Malgré cela, l’inadéquation des propriétés mécaniques et le stress shielding restent les risques principaux liés à l’utilisation de la soie dans les matrices ligamentaires. La biocompatibilité de la soie, sa production peu coûteuse et à grande échelle et sa cinétique de dégradation permettant la conservation de son intégrité mécanique sur des durées relativement importantes font qu’elle reste tout de même l’un des matériaux les plus prometteurs dans le cadre de l’ingénierie tissulaire du ligament.

Figure I–19 : Cellules souches sur une matrice en soie tricotée observées en MCF [143]
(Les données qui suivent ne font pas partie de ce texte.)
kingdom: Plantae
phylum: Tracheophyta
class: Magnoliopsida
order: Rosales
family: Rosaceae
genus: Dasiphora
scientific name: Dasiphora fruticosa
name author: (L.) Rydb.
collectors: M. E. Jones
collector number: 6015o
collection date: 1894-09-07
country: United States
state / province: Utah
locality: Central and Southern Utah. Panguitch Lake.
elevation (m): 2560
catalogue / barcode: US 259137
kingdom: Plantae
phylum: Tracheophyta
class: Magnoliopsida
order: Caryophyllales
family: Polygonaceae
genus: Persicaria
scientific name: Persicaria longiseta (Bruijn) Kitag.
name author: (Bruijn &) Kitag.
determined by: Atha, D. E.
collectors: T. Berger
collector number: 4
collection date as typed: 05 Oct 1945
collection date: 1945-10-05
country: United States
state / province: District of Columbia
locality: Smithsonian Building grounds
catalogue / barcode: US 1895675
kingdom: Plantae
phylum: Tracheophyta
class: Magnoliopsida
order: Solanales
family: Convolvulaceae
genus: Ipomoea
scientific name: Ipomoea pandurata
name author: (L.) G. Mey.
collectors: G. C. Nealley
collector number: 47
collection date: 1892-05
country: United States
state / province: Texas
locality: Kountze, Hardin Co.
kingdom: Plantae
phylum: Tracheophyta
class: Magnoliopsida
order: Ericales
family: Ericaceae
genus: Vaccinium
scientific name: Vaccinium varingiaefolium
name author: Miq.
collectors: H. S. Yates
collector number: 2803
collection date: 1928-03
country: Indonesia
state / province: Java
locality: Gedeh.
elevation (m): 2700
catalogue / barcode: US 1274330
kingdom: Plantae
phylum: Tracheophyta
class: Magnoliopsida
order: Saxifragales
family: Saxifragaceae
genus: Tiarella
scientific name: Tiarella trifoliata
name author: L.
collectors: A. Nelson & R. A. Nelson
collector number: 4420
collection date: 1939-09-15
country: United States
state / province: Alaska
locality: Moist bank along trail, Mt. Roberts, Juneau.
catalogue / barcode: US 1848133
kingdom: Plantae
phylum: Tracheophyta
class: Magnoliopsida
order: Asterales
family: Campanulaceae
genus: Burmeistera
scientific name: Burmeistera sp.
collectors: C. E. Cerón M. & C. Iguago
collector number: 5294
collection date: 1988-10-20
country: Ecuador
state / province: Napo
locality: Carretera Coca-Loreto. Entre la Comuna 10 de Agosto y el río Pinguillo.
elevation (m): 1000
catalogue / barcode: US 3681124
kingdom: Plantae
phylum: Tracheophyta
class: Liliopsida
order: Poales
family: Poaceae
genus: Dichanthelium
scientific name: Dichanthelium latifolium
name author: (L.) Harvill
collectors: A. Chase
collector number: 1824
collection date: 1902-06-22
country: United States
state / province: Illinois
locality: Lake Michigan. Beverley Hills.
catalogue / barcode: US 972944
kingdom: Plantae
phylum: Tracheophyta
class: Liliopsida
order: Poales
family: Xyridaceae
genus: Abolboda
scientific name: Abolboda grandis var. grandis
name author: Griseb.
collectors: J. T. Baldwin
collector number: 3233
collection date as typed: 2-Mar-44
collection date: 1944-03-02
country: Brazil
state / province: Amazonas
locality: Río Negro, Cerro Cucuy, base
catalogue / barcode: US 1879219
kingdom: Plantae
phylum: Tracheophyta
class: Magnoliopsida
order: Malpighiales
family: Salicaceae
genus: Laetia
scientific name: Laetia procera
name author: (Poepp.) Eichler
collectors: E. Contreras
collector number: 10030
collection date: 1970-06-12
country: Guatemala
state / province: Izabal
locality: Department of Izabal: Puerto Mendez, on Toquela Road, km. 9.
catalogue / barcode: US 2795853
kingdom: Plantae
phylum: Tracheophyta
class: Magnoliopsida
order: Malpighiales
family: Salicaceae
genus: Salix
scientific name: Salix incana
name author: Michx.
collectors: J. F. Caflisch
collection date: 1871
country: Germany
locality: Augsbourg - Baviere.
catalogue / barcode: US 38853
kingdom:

On peut citer la présence d’autres produits naturels et notamment de polysaccharides et de protéines dans la composition de certaines matrices ligamentaires. Cette utilisation relativement restreinte est essentiellement destinée à améliorer la biocompatibilité et à favoriser l’adhésion cellulaire sur des matrices d’une nature chimique différente. On trouve par exemple du chitosane incorporé dans des membranes de PCL afin de favoriser la prolifération et l’adoption du phénotype souhaité (expression de collagènes de type I et III) de fibroblastes de LCA [144, 145]. Des matrices fibreuses ont également été développées à partir de tels produits naturels comme la cellulose [146] ou l’acide hyaluronique éventuellement associé au chitosane ou à l’alginate [147-150]. Ces exemples restent relativement rares et si les matrices présentées favorisent effectivement la prolifération cellulaire, elles ne sont généralement pas pourvues de propriétés mécaniques suffisantes [151].